What began in March 1966 in the Astrodome has seen both an explosion of controversy and innovation. The game once played on grass is now played mostly on synthetics. While some may profess to like its speed, the cost for that speed can be high. As for the savings on maintenance, do the math for watering a football field. The arguments for both sides are many and varied.

All that said, for the injuries and lifetime of chronic pain many players will wince.

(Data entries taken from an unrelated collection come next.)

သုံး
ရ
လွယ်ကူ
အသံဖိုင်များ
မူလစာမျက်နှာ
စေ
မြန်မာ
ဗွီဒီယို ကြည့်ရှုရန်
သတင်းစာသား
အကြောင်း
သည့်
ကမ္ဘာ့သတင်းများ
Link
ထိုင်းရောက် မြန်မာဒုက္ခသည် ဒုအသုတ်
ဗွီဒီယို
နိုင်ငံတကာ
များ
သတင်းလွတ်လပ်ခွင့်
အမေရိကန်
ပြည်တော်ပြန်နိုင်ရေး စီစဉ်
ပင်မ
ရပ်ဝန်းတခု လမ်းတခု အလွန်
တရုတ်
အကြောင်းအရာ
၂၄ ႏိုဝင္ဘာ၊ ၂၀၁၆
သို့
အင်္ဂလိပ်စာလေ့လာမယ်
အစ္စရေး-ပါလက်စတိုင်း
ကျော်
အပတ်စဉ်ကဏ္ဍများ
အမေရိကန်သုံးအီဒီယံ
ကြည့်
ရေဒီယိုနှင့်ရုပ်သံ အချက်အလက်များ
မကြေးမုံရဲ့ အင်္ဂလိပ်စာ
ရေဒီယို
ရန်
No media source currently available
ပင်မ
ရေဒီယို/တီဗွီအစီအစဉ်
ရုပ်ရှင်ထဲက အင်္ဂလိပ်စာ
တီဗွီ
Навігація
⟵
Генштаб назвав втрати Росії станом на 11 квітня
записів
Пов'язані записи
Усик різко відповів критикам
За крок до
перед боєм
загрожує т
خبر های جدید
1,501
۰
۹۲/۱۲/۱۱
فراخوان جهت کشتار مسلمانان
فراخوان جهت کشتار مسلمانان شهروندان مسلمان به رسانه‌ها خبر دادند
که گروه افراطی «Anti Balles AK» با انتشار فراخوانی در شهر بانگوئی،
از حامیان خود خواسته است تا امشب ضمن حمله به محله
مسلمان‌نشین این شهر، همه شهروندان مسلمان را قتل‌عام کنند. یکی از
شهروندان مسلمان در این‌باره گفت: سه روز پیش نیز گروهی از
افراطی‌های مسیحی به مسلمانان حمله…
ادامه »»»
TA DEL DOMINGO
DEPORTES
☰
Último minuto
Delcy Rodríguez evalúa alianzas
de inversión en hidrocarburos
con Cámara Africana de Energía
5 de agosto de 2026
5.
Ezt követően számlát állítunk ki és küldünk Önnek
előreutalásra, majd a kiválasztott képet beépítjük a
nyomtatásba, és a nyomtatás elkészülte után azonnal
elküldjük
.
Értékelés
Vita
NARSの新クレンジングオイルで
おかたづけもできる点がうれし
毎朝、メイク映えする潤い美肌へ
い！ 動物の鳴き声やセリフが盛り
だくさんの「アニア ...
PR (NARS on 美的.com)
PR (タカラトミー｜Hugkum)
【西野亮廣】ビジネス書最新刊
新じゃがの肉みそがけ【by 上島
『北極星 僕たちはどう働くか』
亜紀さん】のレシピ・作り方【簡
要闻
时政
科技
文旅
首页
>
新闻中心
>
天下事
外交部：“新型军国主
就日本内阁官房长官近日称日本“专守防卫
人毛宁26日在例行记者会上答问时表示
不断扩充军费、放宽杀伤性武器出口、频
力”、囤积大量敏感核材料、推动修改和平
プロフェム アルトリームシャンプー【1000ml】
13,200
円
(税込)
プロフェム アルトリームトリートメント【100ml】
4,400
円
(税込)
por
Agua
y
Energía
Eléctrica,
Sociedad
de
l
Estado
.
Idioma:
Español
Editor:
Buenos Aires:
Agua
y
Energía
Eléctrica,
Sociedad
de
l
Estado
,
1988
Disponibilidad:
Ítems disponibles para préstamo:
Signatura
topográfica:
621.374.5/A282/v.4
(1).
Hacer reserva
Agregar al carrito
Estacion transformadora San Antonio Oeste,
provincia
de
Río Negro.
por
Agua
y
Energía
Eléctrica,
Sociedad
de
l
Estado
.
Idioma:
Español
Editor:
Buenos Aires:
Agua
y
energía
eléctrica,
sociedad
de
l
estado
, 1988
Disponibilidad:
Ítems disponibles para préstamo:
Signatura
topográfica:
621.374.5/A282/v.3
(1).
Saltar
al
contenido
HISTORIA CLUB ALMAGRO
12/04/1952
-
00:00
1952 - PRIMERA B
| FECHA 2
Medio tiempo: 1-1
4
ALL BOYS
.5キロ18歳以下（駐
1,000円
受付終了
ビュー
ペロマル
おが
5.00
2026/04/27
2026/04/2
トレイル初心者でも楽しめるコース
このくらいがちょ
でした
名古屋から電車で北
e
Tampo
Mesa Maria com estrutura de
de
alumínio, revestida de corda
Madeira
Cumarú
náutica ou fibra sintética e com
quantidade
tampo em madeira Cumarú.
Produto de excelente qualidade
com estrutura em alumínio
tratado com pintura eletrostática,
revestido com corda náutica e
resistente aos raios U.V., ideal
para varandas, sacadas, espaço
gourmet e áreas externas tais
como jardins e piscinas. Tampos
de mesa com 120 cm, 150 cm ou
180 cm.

Some will shake their head and some, albeit a few, will harbor regrets. But the overwhelming number of current and former NFL players wouldn’t trade a moment of a Sunday afternoon in the arena, for the roar of the fans and fleeting greatness remains the NFL’s greatest aphrodisiac, even on turf.

“In five to 10 years any problems about playing championship games in cold-weather towns will be resolved. We’ll have artificial turf on all of our fields by then.” NFL commissioner Pete Rozelle, Sports Illustrated – January 27, 1969.